Ernst Fraenkel, einer der wichtigsten deutschen Theoretiker der pluralistischen Demokratie im vergangenen Jahrhundert, hat analytisch begründet, dass wir zur Lösung unserer legitimen politischen Konflikte immer erneut einen Grundkonsens über die Werte finden müssen, die uns allen jenseits aller Konflikte so wichtig sind, dass wir ihnen über Gegensätze hinweg Geltung verschaffen wollen. Er erwartete, dass diese konstitutiven Werte unserer Verfassung Freiheit, Gerechtigkeit und Solidarität in den gesellschaftlich-politischen Auseinandersetzungen und durch sie hindurch immer wieder aktualisiert und lebendig erhalten werden. Als langjähriger Syndikus der Gewerkschaften in der Weimarer Republik dachte er dabei z.B. an Tarifverhandlungen.
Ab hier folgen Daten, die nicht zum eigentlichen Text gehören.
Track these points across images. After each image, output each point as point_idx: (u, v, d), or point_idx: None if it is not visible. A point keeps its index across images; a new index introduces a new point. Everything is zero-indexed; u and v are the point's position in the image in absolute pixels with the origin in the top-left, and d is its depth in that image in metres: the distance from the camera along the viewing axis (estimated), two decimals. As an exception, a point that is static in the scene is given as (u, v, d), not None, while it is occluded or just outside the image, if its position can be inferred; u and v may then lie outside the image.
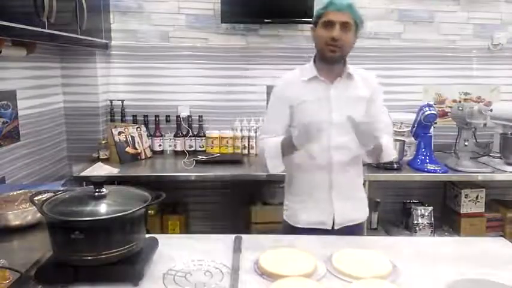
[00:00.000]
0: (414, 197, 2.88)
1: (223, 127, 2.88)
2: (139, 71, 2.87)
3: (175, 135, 2.83)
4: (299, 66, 1.65)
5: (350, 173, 1.61)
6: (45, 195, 1.17)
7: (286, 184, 1.72)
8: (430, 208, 2.65)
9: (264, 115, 2.83)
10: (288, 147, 1.50)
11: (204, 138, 2.84)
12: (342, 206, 1.60)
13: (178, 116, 2.84)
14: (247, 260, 1.20)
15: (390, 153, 1.59)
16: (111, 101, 2.82)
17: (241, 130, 2.83)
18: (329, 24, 1.48)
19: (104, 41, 2.64)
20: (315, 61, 1.61)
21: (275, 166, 1.56)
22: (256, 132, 2.81)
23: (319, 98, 1.56)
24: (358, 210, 1.69)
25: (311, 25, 1.59)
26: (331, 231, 1.59)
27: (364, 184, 2.41)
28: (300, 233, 1.59)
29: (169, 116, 2.88)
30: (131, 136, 2.65)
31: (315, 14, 1.57)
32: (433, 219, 2.64)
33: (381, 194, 2.88)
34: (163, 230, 2.71)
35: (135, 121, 2.84)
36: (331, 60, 1.53)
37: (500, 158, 2.54)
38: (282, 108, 1.60)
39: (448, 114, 2.90)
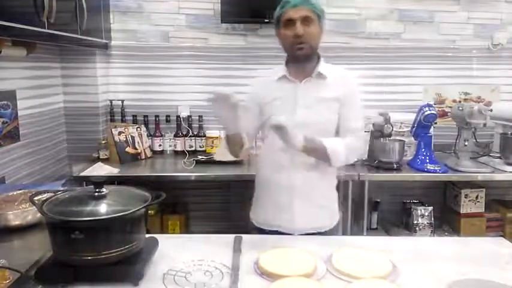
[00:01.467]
0: (414, 197, 2.88)
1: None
2: (139, 71, 2.87)
3: (175, 135, 2.83)
4: (275, 66, 1.63)
5: (316, 177, 1.54)
6: (45, 195, 1.17)
7: (255, 184, 1.69)
8: (430, 208, 2.65)
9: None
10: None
11: (204, 138, 2.84)
12: (303, 210, 1.54)
13: (178, 116, 2.84)
14: (247, 260, 1.20)
15: (337, 159, 1.47)
16: (111, 101, 2.82)
17: (241, 130, 2.82)
18: (290, 23, 1.47)
19: (103, 41, 2.64)
20: (287, 61, 1.59)
21: (222, 153, 1.59)
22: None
23: (286, 97, 1.54)
24: (323, 218, 1.60)
25: (274, 28, 1.56)
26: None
27: (363, 184, 2.44)
28: (262, 234, 1.57)
29: (169, 116, 2.88)
30: (131, 136, 2.65)
31: (274, 17, 1.54)
32: (433, 219, 2.64)
33: (380, 194, 2.88)
34: (163, 230, 2.71)
35: (135, 121, 2.84)
36: (302, 58, 1.51)
37: (500, 158, 2.54)
38: (252, 107, 1.60)
39: (448, 114, 2.90)
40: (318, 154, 1.47)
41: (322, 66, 1.54)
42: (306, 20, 1.46)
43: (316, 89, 1.53)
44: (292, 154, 1.50)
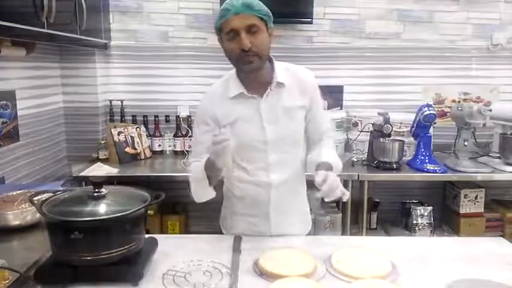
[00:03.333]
0: (413, 197, 2.88)
1: (223, 127, 2.88)
2: (139, 71, 2.87)
3: (175, 135, 2.83)
4: (223, 78, 1.46)
5: (290, 189, 1.48)
6: (45, 196, 1.17)
7: (224, 195, 1.60)
8: (430, 208, 2.65)
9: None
10: (212, 168, 1.29)
11: (203, 138, 2.83)
12: (279, 222, 1.48)
13: (177, 116, 2.83)
14: (247, 260, 1.20)
15: (339, 168, 1.40)
16: (110, 101, 2.82)
17: (240, 130, 2.82)
18: (233, 34, 1.28)
19: (103, 41, 2.64)
20: (238, 72, 1.41)
21: (200, 195, 1.38)
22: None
23: (249, 115, 1.38)
24: (297, 224, 1.54)
25: (217, 37, 1.39)
26: None
27: (363, 184, 2.44)
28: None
29: (168, 116, 2.87)
30: (130, 136, 2.65)
31: (215, 26, 1.37)
32: (432, 219, 2.64)
33: (380, 194, 2.88)
34: (163, 230, 2.71)
35: (134, 121, 2.83)
36: (251, 72, 1.34)
37: (500, 158, 2.55)
38: (209, 128, 1.42)
39: (448, 114, 2.90)
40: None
41: (279, 72, 1.39)
42: (251, 29, 1.27)
43: (278, 100, 1.39)
44: (267, 173, 1.42)
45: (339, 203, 2.71)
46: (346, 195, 1.21)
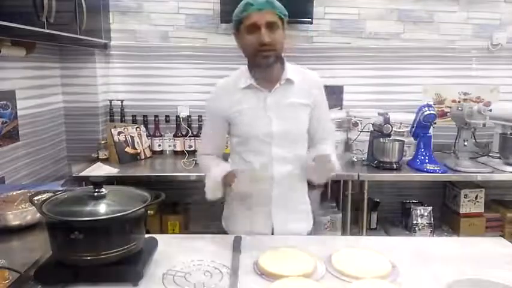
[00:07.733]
0: (413, 197, 2.88)
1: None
2: (139, 71, 2.87)
3: (175, 135, 2.83)
4: (233, 72, 1.52)
5: (292, 185, 1.50)
6: (45, 195, 1.17)
7: (226, 194, 1.55)
8: (430, 208, 2.65)
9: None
10: (226, 185, 1.41)
11: (203, 138, 2.83)
12: (281, 217, 1.50)
13: (177, 116, 2.83)
14: (247, 260, 1.20)
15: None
16: (110, 101, 2.82)
17: (240, 130, 2.82)
18: (254, 28, 1.33)
19: (103, 41, 2.64)
20: (250, 66, 1.46)
21: (214, 195, 1.45)
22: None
23: (256, 107, 1.43)
24: (299, 222, 1.56)
25: (233, 31, 1.45)
26: None
27: (363, 184, 2.44)
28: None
29: (168, 116, 2.87)
30: (131, 136, 2.65)
31: (233, 18, 1.40)
32: (432, 219, 2.64)
33: (380, 194, 2.88)
34: (163, 230, 2.71)
35: (134, 121, 2.83)
36: (266, 66, 1.39)
37: (500, 158, 2.55)
38: (216, 120, 1.50)
39: (448, 114, 2.90)
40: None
41: (289, 71, 1.44)
42: (271, 25, 1.33)
43: (285, 95, 1.44)
44: (270, 167, 1.44)
45: (338, 203, 2.71)
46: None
Aber dieser Grundkonsens, das lehrt uns die historische Erfahrung, entsteht eben nicht “naturwüchsig“ aus der gesellschaftlichen Auseinandersetzung und muss deshalb institutionell, wie Tarifverhandlungen, organisiert werden. Dafür eignen sich sog. Multi-Stakeholder bzw. Multi-Akteurs-Trialoge zwischen den funktional wichtigsten gesellschaftlichen Gruppen: der staatlichen Politik, der organisierten Zivilgesellschaft und der Wirtschaft (Privatsektor). Zu einem zentralen Problem (in der Kommune etwa einer wichtigen Frage der Stadtentwicklung) präsentieren sie ihre unterschiedlichen Vorstellungen, begründen sie und wägen dann gegenseitig die Argumente, die jeweils für die „Verallgemeinerungsfähigkeit“ (Habermas) bzw. für das Gemeinwohl in dieser Frage sprechen. Die Gespräche und Aushandlungen sind vertraulich nach der Chatham House Rule, Argumente können und sollen veröffentlicht werden, aber nicht deren Vertreter, um die Freiheit für gemeinsame Formulierungen zu wahren.
Im Unterschied zum Parlament, dessen Aufgabe das ebenfalls sein könnte, bieten die Vertraulichkeit und die Abwesenheit des Zwanges, zu einer bestimmten Entscheidung zu kommen, die Möglichkeit, ohne „Fensterreden“ die Tragweite der Begründungen und Argumente in der Vielfalt gegensätzlicher Perspektiven zu prüfen. Wir haben gegenwärtig in unseren Demokratien dafür keinen Ort. Die Erfahrung mit solchen „Multi-Stakeholder- Trialogen“, u.a. in den von uns geschaffenen neuen „Kommunalen Entwicklungsbeiräten“ zeigen aber, dass sie einen Grundkonsens zu bereiten und zu formulieren vermögen. In dessen Rahmen kann legitimierte Politik die Einzelentscheidungen dann durchaus unterschiedlich, aber so treffen, dass sie insgesamt gemeinwohlorientiert und nachhaltig ausfallen.
Solche Grundkonsens-Trialoge, die die Wirtschaft in die gemeinsame Verantwortung einbeziehen, bieten die Chance, die Dynamik kapitalistischer Marktwirtschaft zu nutzen und ihr zugleich die Mit-Sorge für die demokratische Gleichheit aller Bürgerinnen und Bürger in ihrer Freiheit abzuverlangen. Die Wirtschaft muss diese unvermeidliche Spannung innerhalb unserer Demokratie mit austragen.
Die Erfahrung zeigt, das kann gelingen und unseren Demokratien ganz neue Chancen eröffnen.